Things to do:
[1] Quote the passage on Altec 670A and 670B ribbon microphones from "The ribbon in" to "would be required.".
[2] In the passage on Altec 670A and 670B ribbon microphones, how wide is the ribbon in the 670A?
[3] Please continue the passage on Altec 670A and 670B ribbon microphones from its final sentence.

Selected excerpt:
———
|Altec 670B (left) and 670A (right) ribbon microphones|
Q. What is the difference between Altec 670A and 670B ribbon microphones?
I had not realised that there was a difference until I re-ribboned this 670A for a client, which gave me an opportunity to compare it to our studio 670B. The two microphones look identical from the outside apart from the label. Both are housed in some kind of blue-grey plastic, and the label hides an impedance switch cryptically marked ‘1’ and ‘2’.
The ribbon in the earlier 670A is twice as wide as the later 670B, measuring 3.8mm and 1.9 mm wide respectively. The narrower gap between the magnets would also give a higher magnetic field, although I forgot to measure that.
|Altec 670A ribbon and 670B (right) ribbons.|
Both ribbons are the same length, so if the same thickness of foil is used, the 670B ribbon would have (about) twice the impedance of the 670A. This has implications for the transformer design, as a different ratio and different inductance would be required.
———
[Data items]
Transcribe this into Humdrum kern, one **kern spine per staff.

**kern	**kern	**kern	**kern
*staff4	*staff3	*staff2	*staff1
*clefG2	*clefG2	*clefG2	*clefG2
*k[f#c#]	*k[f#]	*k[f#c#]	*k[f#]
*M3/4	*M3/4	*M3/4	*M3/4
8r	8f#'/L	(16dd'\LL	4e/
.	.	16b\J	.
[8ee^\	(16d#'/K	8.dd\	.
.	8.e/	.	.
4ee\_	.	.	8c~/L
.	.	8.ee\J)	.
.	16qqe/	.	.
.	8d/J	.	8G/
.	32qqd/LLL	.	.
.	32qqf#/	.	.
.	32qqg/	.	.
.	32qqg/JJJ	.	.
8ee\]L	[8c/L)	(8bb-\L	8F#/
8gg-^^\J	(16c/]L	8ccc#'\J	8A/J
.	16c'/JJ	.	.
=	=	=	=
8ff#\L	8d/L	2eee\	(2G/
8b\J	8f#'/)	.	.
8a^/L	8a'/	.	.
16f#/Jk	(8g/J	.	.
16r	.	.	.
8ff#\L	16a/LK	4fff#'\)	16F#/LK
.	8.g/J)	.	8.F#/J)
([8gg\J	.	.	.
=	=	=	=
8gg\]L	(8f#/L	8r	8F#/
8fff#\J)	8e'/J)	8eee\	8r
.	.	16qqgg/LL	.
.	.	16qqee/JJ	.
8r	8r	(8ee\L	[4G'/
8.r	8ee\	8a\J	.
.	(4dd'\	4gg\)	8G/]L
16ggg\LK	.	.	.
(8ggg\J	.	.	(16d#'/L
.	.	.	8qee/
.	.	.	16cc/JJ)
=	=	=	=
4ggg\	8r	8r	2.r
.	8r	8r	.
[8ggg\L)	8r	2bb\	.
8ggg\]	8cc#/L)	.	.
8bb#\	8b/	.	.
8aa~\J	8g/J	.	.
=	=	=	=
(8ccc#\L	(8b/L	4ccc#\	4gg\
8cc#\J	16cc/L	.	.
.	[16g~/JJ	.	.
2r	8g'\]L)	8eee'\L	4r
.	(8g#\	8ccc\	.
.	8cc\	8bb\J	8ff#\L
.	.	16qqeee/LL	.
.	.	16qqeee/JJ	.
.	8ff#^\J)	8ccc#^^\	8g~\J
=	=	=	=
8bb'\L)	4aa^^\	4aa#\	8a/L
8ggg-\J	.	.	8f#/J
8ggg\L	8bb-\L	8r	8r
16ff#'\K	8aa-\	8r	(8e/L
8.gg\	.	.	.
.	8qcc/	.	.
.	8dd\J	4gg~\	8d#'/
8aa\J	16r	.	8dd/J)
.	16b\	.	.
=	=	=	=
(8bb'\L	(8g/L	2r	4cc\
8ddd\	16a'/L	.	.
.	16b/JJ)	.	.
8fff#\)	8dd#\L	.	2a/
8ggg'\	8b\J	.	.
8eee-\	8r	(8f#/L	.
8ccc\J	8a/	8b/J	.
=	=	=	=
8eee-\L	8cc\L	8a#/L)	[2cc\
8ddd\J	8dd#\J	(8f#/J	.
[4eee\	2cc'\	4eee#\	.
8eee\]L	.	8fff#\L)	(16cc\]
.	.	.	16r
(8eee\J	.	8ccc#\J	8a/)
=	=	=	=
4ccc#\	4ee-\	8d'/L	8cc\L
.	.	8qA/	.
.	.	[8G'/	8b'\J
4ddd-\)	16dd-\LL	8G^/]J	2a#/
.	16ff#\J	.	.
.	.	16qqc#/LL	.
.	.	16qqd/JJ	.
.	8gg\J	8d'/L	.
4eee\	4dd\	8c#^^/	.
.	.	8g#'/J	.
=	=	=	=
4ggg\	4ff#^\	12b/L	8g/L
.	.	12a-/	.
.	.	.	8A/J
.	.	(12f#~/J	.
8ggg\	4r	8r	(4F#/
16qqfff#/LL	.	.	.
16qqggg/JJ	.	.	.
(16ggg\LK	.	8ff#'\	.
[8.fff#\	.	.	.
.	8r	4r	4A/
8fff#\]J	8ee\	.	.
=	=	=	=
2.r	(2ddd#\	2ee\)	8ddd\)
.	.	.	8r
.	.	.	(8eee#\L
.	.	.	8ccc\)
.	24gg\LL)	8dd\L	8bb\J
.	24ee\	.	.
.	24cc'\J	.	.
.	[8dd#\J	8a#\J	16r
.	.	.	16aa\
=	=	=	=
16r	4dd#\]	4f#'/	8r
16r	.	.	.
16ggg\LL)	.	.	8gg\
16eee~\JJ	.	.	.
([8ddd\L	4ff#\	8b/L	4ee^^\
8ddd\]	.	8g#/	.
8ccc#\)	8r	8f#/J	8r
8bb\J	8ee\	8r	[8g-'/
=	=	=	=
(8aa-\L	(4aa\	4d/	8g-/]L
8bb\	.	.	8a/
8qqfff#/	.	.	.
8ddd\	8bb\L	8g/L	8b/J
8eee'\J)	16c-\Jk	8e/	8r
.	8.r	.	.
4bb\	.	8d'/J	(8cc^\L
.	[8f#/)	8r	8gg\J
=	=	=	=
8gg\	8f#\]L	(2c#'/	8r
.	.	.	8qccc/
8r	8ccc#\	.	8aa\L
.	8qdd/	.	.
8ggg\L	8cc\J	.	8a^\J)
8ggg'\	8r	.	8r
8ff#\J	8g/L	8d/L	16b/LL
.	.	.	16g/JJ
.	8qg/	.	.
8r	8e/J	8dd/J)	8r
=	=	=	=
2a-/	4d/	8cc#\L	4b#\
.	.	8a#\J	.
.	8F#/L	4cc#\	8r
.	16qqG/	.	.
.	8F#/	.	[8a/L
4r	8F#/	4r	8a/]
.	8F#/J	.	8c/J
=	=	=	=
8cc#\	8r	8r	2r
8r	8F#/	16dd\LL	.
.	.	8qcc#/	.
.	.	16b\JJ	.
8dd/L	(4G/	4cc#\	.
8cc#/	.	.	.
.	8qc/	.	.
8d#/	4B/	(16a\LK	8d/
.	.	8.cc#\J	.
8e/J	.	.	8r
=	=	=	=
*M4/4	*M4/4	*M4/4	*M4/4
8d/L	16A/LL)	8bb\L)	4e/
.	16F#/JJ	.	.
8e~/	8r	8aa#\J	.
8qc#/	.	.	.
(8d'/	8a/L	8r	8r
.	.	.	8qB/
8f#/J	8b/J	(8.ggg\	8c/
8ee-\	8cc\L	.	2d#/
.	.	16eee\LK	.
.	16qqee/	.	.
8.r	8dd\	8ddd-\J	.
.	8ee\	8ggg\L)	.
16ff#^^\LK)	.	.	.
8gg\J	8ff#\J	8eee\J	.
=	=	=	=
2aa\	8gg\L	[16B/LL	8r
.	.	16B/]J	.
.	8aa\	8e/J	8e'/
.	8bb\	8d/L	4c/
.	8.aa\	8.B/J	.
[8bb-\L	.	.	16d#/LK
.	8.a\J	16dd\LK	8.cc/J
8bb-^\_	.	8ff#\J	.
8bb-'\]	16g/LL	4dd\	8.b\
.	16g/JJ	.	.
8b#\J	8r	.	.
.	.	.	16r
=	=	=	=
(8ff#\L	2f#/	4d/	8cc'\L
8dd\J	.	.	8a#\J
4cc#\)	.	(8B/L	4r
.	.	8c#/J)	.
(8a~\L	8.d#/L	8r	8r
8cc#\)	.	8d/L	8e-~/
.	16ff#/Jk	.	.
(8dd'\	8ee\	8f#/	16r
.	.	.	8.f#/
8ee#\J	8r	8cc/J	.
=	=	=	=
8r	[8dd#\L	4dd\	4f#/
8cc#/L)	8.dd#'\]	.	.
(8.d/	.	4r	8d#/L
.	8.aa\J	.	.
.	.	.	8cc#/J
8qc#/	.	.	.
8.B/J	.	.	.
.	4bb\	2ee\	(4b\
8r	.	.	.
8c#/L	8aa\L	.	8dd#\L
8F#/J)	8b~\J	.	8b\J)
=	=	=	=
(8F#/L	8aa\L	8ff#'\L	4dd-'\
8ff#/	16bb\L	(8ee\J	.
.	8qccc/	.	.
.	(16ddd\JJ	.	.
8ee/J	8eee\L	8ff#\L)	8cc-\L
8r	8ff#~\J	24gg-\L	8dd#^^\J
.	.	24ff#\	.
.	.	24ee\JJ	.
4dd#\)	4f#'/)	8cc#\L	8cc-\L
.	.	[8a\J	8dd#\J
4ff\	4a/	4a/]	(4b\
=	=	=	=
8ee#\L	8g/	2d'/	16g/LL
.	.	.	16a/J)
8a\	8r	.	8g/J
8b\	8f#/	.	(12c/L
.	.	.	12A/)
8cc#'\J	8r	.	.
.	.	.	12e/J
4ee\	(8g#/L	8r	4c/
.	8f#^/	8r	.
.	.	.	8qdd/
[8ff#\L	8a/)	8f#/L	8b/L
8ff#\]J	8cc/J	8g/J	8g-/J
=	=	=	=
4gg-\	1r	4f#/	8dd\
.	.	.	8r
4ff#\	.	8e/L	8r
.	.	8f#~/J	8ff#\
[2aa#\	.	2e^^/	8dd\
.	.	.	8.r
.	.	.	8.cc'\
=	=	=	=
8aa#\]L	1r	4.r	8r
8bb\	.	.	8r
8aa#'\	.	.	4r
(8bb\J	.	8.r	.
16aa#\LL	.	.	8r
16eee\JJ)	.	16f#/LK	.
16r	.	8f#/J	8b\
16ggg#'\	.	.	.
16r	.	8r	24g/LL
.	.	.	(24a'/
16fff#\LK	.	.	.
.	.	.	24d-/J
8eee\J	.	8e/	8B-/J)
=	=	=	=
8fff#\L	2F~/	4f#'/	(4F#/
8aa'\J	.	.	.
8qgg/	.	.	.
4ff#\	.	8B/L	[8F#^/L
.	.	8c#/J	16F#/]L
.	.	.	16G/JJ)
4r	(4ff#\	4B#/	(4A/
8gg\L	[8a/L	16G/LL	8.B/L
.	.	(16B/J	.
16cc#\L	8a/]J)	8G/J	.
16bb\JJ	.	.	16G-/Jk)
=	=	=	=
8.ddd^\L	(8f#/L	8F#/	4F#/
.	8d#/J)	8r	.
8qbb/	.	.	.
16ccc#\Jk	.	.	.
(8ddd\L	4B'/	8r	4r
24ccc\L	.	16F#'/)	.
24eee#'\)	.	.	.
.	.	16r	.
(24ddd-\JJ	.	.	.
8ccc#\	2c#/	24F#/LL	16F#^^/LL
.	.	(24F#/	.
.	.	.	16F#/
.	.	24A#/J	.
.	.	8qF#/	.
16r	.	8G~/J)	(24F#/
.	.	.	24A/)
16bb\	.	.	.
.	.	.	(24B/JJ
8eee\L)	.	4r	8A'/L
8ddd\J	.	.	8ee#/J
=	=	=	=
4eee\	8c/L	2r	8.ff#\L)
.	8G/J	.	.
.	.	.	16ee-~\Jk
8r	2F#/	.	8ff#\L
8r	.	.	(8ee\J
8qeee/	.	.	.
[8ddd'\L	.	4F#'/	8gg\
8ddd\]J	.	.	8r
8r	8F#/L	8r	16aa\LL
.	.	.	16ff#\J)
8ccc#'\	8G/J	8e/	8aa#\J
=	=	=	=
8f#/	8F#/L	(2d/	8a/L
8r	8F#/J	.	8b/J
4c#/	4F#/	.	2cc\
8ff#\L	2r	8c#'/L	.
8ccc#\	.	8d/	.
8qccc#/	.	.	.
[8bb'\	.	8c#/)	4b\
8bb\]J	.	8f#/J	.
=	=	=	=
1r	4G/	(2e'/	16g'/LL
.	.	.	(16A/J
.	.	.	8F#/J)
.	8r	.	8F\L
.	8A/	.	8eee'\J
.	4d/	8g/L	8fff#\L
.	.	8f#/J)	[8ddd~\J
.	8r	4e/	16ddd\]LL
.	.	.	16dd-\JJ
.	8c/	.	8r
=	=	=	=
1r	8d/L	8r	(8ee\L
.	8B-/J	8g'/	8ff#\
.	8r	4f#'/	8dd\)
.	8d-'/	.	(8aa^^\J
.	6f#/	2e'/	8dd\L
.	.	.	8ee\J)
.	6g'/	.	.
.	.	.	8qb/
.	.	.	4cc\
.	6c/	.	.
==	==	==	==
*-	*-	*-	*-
———
Exercise responses:
[1]
The ribbon in the earlier 670A is twice as wide as the later 670B, measuring 3.8mm and 1.9 mm wide respectively. The narrower gap between the magnets would also give a higher magnetic field, although I forgot to measure that.
|Altec 670A ribbon and 670B (right) ribbons.|
Both ribbons are the same length, so if the same thickness of foil is used, the 670B ribbon would have (about) twice the impedance of the 670A. This has implications for the transformer design, as a different ratio and different inductance would be required.

[2] 3.8 mm

[3]
A second difference is in how the transformer primary wire is routed. In the 670A (left) the thick wire is routed directly behind the ribbon, which would affect the pickup pattern of the mic. This is redesigned in the 670A and passed to the side of the ribbon.
|Altec 670A and 670B pattern selectors|
Both mics were ready for new ribbons so I replaced both with 1.8 µm foil and measured the impedances (in position 2). The 670A had an impedance of 600Ω whereas the 670B measured 350Ω, which shows that the transformers are indeed different ratios.
It also suggests that the 670A would have originally been fitted with substantially thicker foil – perhaps 4 or 5 µm. The feel and stiffness of the corroded old ribbon also suggests this to be the case.
Here is a frequency plot of the two mics. The 670A is the red line, and the 670B, in blue has a slightly higher overall output. Both mics sound very good and quite similar in tone despite the differences.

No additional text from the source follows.